Obama’s reinforcement of Asian ties sends strong message to China
As U.S. President Barack Obama—known for his “Asia pivot” policy—reconfirms his nation’s unity with its Asian allies, the significance of his moves should not be underestimated.
Obama recently finished his Asian tour, leaving his footprints in Japan, South Korea, Malaysia and the Philippines.
The U.S. president has made his country’s presence felt in the Asia-Pacific region during the trip, stressing his unyielding stance against China’s expansion into Asia-Pacific waters where Beijing is unilaterally attempting to change the status quo, as well as his stand against North Korea’s nuclear development program.
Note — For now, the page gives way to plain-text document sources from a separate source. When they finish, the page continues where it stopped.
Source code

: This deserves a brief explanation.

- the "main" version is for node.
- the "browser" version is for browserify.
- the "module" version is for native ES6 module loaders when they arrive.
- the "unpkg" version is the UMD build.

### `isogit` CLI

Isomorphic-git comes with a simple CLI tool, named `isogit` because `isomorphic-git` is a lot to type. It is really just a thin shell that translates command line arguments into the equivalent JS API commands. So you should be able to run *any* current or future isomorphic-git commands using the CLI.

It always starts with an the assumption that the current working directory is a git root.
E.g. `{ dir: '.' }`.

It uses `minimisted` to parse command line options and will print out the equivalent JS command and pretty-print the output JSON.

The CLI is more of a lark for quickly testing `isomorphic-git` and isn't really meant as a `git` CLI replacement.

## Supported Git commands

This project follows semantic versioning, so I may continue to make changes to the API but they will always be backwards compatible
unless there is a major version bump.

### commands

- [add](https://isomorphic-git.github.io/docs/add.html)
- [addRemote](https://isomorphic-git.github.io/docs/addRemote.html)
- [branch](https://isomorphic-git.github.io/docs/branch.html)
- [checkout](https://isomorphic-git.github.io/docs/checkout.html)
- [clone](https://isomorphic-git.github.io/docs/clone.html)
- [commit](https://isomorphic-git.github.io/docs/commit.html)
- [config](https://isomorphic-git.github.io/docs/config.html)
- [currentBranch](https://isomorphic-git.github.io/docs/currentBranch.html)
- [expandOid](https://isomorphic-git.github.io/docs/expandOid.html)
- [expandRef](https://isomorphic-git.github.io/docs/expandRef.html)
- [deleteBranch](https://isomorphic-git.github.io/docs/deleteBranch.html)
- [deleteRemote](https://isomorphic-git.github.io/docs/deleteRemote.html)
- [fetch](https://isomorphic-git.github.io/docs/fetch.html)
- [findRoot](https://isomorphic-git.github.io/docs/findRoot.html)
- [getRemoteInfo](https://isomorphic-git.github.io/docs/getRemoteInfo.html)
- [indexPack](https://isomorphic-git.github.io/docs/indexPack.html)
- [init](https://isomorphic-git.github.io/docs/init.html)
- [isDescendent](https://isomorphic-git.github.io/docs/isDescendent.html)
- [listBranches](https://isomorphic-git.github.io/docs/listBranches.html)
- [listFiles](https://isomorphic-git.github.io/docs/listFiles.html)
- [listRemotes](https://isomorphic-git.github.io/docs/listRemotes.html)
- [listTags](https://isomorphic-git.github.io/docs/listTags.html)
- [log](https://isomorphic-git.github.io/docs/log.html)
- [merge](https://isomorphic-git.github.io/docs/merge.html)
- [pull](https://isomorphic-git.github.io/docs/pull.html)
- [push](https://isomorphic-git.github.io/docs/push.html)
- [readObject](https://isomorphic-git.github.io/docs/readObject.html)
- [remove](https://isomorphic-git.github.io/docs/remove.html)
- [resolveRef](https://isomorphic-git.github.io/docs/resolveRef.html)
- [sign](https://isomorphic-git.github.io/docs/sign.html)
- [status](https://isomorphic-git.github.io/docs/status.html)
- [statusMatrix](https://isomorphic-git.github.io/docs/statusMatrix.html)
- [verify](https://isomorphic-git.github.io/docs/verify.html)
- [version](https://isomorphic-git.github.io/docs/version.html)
We welcome these moves.
One of the highlights of Obama’s Asian trip was the signing of a military pact between the United States and the Philippines, which paves the way for the re-stationing of U.S. troops in the Southeast Asian nation. Manila is currently engaged in territorial disputes with Beijing in the South China Sea.
The Enhanced Defense Cooperation Agreement will give U.S. forces access to Philippine military bases. The pact will also enable the temporary rotation of U.S. troops through the country, and the deployment of fighter jets and warships.
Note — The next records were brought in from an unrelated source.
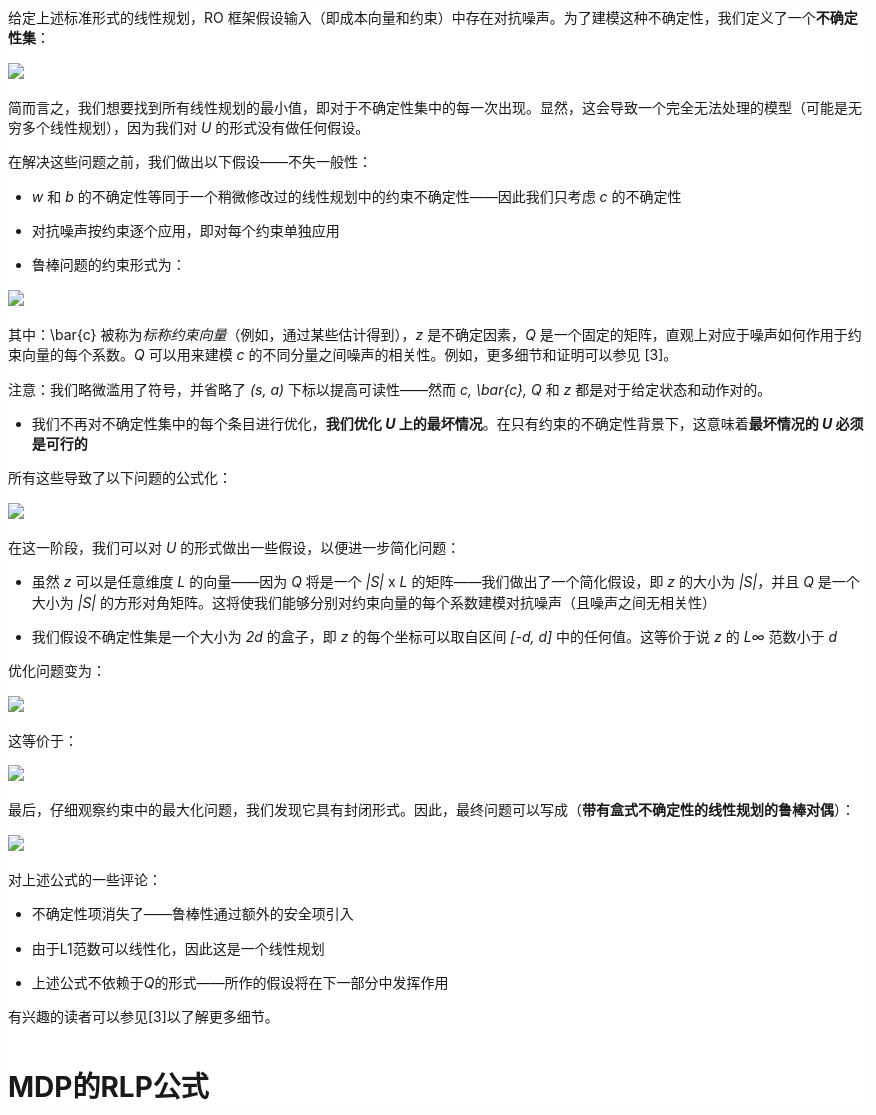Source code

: 给定上述标准形式的线性规划，RO 框架假设输入（即成本向量和约束）中存在对抗噪声。为了建模这种不确定性，我们定义了一个**不确定性集**：

![](../Images/8632027096c26bd218ef09dce04263fd.png)

简而言之，我们想要找到所有线性规划的最小值，即对于不确定性集中的每一次出现。显然，这会导致一个完全无法处理的模型（可能是无穷多个线性规划），因为我们对 *U* 的形式没有做任何假设。

在解决这些问题之前，我们做出以下假设——不失一般性：

+   *w* 和 *b* 的不确定性等同于一个稍微修改过的线性规划中的约束不确定性——因此我们只考虑 *c* 的不确定性

+   对抗噪声按约束逐个应用，即对每个约束单独应用

+   鲁棒问题的约束形式为：

![](../Images/c3789208dc20154982543af2d706aa66.png)

其中：\bar{c} 被称为*标称约束向量*（例如，通过某些估计得到），*z* 是不确定因素，*Q* 是一个固定的矩阵，直观上对应于噪声如何作用于约束向量的每个系数。*Q* 可以用来建模 *c* 的不同分量之间噪声的相关性。例如，更多细节和证明可以参见 [3]。

注意：我们略微滥用了符号，并省略了 *(s, a)* 下标以提高可读性——然而 *c, \bar{c}, Q* 和 *z* 都是对于给定状态和动作对的。

+   我们不再对不确定性集中的每个条目进行优化，**我们优化 *U* 上的最坏情况**。在只有约束的不确定性背景下，这意味着**最坏情况的 *U* 必须是可行的**

所有这些导致了以下问题的公式化：

![](../Images/a3909cb7130218128c2279000361bd40.png)

在这一阶段，我们可以对 *U* 的形式做出一些假设，以便进一步简化问题：

+   虽然 *z* 可以是任意维度 *L* 的向量——因为 *Q* 将是一个 *|S|* x *L* 的矩阵——我们做出了一个简化假设，即 *z* 的大小为 *|S|*，并且 *Q* 是一个大小为 *|S|* 的方形对角矩阵。这将使我们能够分别对约束向量的每个系数建模对抗噪声（且噪声之间无相关性）

+   我们假设不确定性集是一个大小为 *2d* 的盒子，即 *z* 的每个坐标可以取自区间 *[-d, d]* 中的任何值。这等价于说 *z* 的 *L∞* 范数小于 *d*

优化问题变为：

![](../Images/419cb06e77e1678dee33007b6e287c4e.png)

这等价于：

![](../Images/92e0dc89bd906107cf3daa4c57035b35.png)

最后，仔细观察约束中的最大化问题，我们发现它具有封闭形式。因此，最终问题可以写成（**带有盒式不确定性的线性规划的鲁棒对偶**）：

![](../Images/1a024026d6db5e420aae02229ede1a5f.png)

对上述公式的一些评论：

+   不确定性项消失了——鲁棒性通过额外的安全项引入

+   由于L1范数可以线性化，因此这是一个线性规划

+   上述公式不依赖于*Q*的形式——所作的假设将在下一部分中发挥作用

有兴趣的读者可以参见[3]以了解更多细节。

# MDP的RLP公式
The Philippines was once a strategic foothold of the United States. However, the island country refused to extend the stationing of the U.S. forces after the end of the Cold War, and U.S. troops withdrew from the country by the end of 1992.
After the U.S. withdrawal, China began reinforcing its influence in the South China Sea as if the country were aiming to fill the power vacuum. For example, Beijing has extended its control of a shoal over which the Philippines claims sovereignty. More recently, China has obliged fishing boats operating in the South China sea to obtain a license from the Chinese government, further raising tensions in the area.
U.S. as stabilizer
The U.S.-Philippine pact will serve as a great opportunity to restore the influence of U.S. forces in the South China Sea. If U.S. forces enhance their cooperation with the forces of Asian allies, through efforts such as joint military exercises, this can be expected to work as a deterrent to China’s activities in the area. It is understandable that Obama said the purpose of the pact is “to promote regional stability such as in the South China Sea.”
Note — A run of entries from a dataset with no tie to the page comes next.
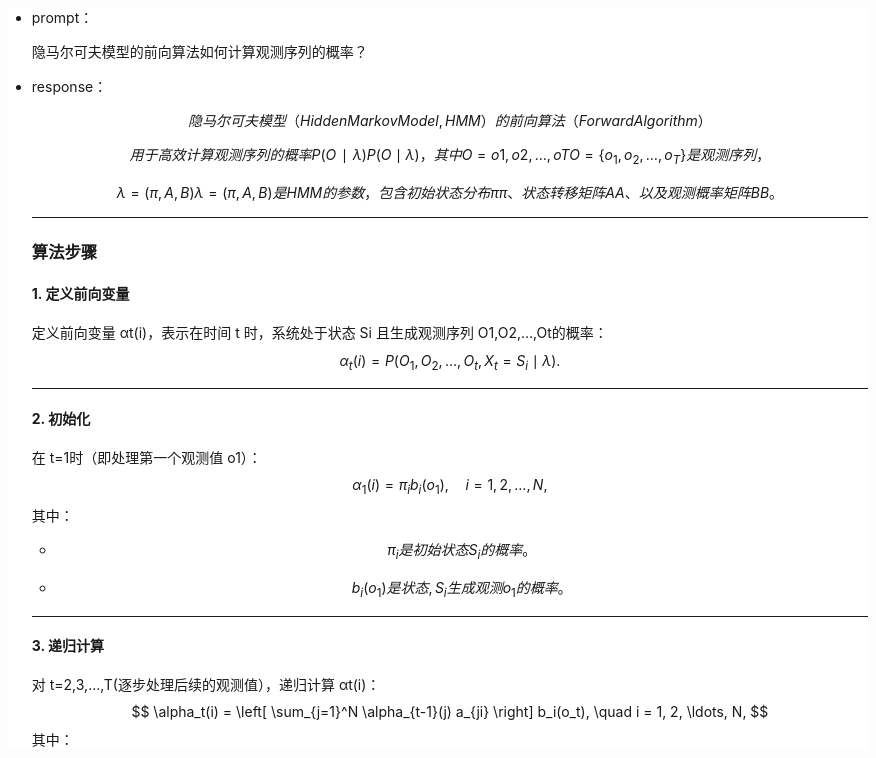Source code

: - prompt： 

  隐马尔可夫模型的前向算法如何计算观测序列的概率？

- response：

  $$
  隐马尔可夫模型（Hidden Markov Model, HMM）的前向算法（Forward Algorithm）
  $$

  $$
  用于高效计算观测序列的概率 P(O∣λ)P(O \mid \lambda)，其中 O={o1,o2,…,oT}O = \{o_1, o_2, \ldots, o_T\} 是观测序列，
  $$

  $$
  λ=(π,A,B)\lambda = (\pi, A, B) 是 HMM 的参数，包含初始状态分布 π\pi、状态转移矩阵 AA、以及观测概率矩阵 BB。
  $$

  

  ------

  ### **算法步骤**

  #### **1. 定义前向变量**

  定义前向变量 αt(i)，表示在时间 t 时，系统处于状态 Si 且生成观测序列 O1,O2,…,Ot的概率：
  $$
  \alpha_t(i) = P(O_1, O_2, \ldots, O_t, X_t = S_i \mid \lambda).
  $$
  

  ------

  #### **2. 初始化**

  在 t=1时（即处理第一个观测值 o1）：
  $$
  \alpha_1(i) = \pi_i b_i(o_1), \quad i = 1, 2, \ldots, N,
  $$
  其中：

  - $$
    \pi_i 是初始状态S_i 的概率。
    $$

    

  - $$
    b_i(o_1) 是状态,S_i 生成观测o_1 的概率。
    $$

    

  ------

  #### **3. 递归计算**

  对 t=2,3,…,T(逐步处理后续的观测值），递归计算 αt(i)：
  $$
  \alpha_t(i) = \left[ \sum_{j=1}^N \alpha_{t-1}(j) a_{ji} \right] b_i(o_t), \quad i = 1, 2, \ldots, N,
  $$
  其中：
In the Japan-U.S. joint statement issued during Obama’s trip to Japan, Obama reaffirmed that the Senkaku Islands, which are located in the East China Sea, are within the scope of the Japan-U.S. Security Treaty. It is very meaningful that Obama expressed his intention not to condone China’s moves to seek hegemony also in the South China Sea through the U.S.-Philippines pact.
Meanwhile, in South Korea, Obama agreed with South Korean President Park Geun-hye to reinforce the two countries’ cooperation to prevent further provocations by North Korea, which continues its nuclear development activities. “We will not hesitate to use our military might to defend our allies and our way of life,” Obama said during a speech at a U.S. military base in the nation.
Specifically, Obama has stated that the United States will continue to have the right of command over U.S.-South Korea coalition troops during contingencies for the time being. We believe it was appropriate for the United States to show that it will maintain responsibility in deterring North Korea’s movements.
Park has recently been increasing her inclination toward China. However, in a written reply to questions from a South Korean newspaper, Obama said that Seoul’s alliance with the United States serves as the foundation of South Korea’s security and prosperity, an apparent message urging to the nation to shift its focus onto cooperation with the United States and Japan.
It is unlikely that the tensions in the Asia-Pacific region will end anytime soon. It will be essential for the United States and its allies to join hands and accumulate specific actions one by one.